-
- Eiji Masaki.
- Department of Anesthesiology, Saitama Medical School, Saitama 350-0451.
- Masui. 2006 Jul 1; 55 (7): 849-55.
AbstractBesides its cardioinhibitory effects, short-acting beta1-adrenergic receptor antagonists, landiolol and esmolol are reported to exert antinociceptive and anesthetic sparing effects in animal and human subjects. For example, esmolol reduces the anesthetic requirements for skin incision during propofol/N2O and morphine anesthesia in human and inhibits nociceptive responses following formalin injection in rats. It is also suggested that landiolol decreases BIS response to tracheal intubation during sevoflurane anesthesia. Several possible mechanisms, such as changing pharmacokinetics of opioid and implication with inhibitory G protein, for short-acting beta1-adrenergic receptor antagonists to produce antinociceptive effects were proposed.

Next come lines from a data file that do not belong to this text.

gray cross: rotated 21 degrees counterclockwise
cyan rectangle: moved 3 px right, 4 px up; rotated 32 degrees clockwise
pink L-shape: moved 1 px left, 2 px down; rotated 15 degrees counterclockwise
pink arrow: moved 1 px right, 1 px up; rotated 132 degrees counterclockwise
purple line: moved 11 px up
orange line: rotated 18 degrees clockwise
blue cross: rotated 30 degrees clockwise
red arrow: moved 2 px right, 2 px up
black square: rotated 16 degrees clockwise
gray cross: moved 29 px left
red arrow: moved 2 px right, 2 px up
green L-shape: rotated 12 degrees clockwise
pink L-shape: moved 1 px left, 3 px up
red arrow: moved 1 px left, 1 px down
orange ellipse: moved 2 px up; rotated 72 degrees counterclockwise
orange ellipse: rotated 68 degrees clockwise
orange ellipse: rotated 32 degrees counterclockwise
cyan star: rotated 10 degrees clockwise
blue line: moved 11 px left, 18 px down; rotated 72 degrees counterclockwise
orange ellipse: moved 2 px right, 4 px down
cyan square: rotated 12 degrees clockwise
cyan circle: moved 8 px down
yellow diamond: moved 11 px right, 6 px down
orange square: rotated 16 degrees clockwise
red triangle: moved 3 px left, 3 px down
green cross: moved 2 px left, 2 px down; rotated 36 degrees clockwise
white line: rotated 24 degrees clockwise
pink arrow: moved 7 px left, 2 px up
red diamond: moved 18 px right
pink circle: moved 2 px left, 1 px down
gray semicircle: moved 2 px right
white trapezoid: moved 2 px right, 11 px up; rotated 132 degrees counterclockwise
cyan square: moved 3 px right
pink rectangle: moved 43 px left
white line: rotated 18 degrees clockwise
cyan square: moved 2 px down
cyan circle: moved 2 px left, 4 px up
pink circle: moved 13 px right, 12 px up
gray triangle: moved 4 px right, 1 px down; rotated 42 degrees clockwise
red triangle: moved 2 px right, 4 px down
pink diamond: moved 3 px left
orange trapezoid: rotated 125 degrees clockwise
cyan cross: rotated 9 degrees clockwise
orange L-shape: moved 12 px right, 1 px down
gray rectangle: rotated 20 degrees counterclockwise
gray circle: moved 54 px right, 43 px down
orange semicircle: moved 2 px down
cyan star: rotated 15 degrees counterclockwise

However, direct mechanism underling antinociceptive effects of short-acting beta1-adrenergic receptor antagonists has not been fully established. The merits to use short-acting beta1-adrenergic receptor antagonists as anesthetic adjuvants could be to reduce anesthetic and opioid requirements (thus, to avoid its side effects such as nausea and vomiting), to maintain hemodynamic stability, and to achieve early recovery from anesthesia. Administration of a sufficient dose of a short-acting beta1-adrenergic receptor antagonist, for example by neuraxial route, may potentially be a new treatment strategy for the perioperative pain, although further study is necessary to establish its efficacy and toxicity. Short-acting beta1-adrenergic receptor antagonists will be used as agents for antinociception in future.